Потом я зацепилась взглядом за другую маску — на подставке — с длинным носом, полными африканскими губами и закрытыми тяжелыми веками. Маска словно бы дремала в блаженном и мудром покое. Это, как я узнала ещё месяц назад, копия посмертной маски Пушкина. С каким-то неприятным чувством отметила: странно, Пушкин-то тут зачем, тем более мертвый?
А Вера Николаевна продолжает объяснять — четко, ясно, логично. Заслушаешься.
— Так ведь психология-то сохранилась советская. Представления о жизни у нас у всех всё те же.
— Но я не могу же помнить СССР. И представления того времени тоже мне неизвестны.
Вера Николаевна вдруг становится очень печальной.
— Вот это-то как раз меня и неприятно поразило. Вот от этого-то, Катя, я и призадумалась. Насколько живуч этот наш несчастный менталитет… Он держит в своих лапах даже ваше поколение…
— Но… понимаете, — тщусь объяснить я — Мне и вправду стало стыдно, особенно в ту секунду, когда я сегодня наблюдала за ветеранами, увидела их седи́ны, их лица, простодушные, открытые, с морщинами пережитых невзгод. И… ну, в общем, я вспомнила своего прадеда, которого не знаю… С другой стороны, как я могла его вспомнить, если не знаю… — окончательно запутываюсь я.

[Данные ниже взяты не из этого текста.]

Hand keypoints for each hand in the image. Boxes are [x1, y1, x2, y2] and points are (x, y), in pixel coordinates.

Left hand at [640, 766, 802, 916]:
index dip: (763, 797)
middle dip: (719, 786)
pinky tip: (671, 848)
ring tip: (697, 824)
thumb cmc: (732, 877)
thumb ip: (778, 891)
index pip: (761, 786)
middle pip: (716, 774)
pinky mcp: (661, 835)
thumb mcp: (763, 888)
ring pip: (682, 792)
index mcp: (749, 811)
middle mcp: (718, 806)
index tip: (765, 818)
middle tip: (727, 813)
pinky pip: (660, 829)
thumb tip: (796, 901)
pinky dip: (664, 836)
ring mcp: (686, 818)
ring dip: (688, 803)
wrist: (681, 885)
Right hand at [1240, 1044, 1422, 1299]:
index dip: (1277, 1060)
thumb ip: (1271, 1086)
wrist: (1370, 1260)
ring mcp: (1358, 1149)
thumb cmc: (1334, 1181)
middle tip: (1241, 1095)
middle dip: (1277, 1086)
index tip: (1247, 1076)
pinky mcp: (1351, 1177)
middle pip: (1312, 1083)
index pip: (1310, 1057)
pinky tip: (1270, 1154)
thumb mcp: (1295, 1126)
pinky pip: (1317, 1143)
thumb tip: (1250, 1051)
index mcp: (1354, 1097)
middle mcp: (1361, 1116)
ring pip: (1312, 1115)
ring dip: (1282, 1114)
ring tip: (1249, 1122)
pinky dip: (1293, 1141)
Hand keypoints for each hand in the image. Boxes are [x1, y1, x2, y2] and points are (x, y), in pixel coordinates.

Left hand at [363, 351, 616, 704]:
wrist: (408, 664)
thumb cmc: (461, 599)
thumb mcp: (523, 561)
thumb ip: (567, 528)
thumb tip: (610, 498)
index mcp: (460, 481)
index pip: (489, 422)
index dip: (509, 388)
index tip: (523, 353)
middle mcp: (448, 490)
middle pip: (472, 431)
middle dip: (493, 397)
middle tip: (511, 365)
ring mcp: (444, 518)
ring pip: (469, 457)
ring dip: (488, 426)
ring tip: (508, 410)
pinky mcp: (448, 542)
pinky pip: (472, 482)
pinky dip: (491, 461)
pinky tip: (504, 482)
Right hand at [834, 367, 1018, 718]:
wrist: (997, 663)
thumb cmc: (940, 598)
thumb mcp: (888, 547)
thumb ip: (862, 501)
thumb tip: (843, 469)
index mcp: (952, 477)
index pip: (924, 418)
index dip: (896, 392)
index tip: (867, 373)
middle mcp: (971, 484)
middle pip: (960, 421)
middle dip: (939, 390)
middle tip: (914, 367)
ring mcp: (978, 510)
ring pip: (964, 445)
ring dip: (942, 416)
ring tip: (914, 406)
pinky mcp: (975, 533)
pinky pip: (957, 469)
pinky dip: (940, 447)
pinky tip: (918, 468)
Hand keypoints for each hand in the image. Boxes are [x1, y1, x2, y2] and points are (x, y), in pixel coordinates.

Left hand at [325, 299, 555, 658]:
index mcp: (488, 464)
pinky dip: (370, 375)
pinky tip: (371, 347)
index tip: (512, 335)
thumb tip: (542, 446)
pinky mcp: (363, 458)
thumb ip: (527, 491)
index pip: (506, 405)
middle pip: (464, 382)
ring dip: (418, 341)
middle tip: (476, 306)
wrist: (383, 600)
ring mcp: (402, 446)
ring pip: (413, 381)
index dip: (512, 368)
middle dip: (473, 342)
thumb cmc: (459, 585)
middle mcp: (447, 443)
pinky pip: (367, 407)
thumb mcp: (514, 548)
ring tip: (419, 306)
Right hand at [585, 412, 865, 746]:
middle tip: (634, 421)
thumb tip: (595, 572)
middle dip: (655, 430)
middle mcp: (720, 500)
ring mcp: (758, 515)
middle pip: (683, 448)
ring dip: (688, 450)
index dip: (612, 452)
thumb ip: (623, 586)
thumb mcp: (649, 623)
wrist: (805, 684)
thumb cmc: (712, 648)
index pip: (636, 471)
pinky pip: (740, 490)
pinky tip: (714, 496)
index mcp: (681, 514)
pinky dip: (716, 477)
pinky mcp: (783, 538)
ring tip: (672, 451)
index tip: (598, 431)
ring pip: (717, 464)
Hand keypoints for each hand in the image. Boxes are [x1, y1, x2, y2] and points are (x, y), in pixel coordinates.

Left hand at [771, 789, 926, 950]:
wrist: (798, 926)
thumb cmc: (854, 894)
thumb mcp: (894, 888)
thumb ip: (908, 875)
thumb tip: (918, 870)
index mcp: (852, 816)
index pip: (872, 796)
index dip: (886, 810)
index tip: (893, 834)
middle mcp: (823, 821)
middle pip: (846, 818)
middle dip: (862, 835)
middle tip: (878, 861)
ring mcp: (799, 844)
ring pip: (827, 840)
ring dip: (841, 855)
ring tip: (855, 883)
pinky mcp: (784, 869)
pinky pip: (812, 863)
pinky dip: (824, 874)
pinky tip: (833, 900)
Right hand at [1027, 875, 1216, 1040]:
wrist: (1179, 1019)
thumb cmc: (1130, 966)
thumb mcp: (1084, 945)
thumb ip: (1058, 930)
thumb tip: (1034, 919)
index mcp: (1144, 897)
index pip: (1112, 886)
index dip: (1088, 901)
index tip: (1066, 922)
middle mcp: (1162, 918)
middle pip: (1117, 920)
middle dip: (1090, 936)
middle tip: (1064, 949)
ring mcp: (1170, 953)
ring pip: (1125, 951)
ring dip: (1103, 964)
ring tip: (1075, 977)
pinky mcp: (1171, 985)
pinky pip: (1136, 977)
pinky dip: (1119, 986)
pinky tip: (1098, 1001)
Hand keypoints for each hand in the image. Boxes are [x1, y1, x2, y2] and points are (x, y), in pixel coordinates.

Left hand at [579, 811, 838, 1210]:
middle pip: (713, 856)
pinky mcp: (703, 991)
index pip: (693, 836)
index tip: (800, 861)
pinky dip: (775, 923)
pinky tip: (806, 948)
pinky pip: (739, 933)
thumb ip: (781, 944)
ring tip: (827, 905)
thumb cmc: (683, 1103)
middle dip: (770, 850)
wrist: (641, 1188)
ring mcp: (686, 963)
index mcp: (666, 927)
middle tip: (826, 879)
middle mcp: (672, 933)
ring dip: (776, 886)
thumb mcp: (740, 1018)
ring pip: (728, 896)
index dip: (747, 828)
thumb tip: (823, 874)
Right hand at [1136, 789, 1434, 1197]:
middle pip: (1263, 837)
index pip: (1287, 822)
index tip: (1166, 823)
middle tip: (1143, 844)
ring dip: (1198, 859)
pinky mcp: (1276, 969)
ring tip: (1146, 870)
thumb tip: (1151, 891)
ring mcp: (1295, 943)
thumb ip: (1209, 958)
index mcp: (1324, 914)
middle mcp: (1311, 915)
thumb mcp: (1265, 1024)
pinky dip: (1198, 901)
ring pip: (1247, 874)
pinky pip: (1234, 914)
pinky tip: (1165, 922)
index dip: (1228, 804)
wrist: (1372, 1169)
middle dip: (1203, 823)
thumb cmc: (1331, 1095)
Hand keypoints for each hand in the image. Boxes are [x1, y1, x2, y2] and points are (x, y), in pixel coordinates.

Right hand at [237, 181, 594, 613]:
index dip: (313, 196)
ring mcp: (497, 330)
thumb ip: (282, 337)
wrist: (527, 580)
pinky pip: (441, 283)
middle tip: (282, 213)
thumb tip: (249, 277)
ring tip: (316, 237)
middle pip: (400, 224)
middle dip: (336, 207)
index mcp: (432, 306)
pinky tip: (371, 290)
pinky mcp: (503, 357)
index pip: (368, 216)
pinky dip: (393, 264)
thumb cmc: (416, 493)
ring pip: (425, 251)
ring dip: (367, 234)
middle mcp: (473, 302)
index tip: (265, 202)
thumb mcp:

— Вот именно, — улыбается Вера Николаевна, — как можешь ты вспомнить то, чего не видела. Речь идет исключительно о фантоме, о коллективном внушении. Извини, что перебиваю. Продолжай, продолжай…
— Он пропал без вести, — говорю я, — и мне кажется, я должна хоть что-то о нем узнать, хоть что-то найти в архивах. У меня нет даже фотографии.
— Но… зачем? — пожала плечами Вера Николаевна, — зачем вдруг тебе это понадобилось?
А ведь точно. Не было нужды — и вдруг понадобилось.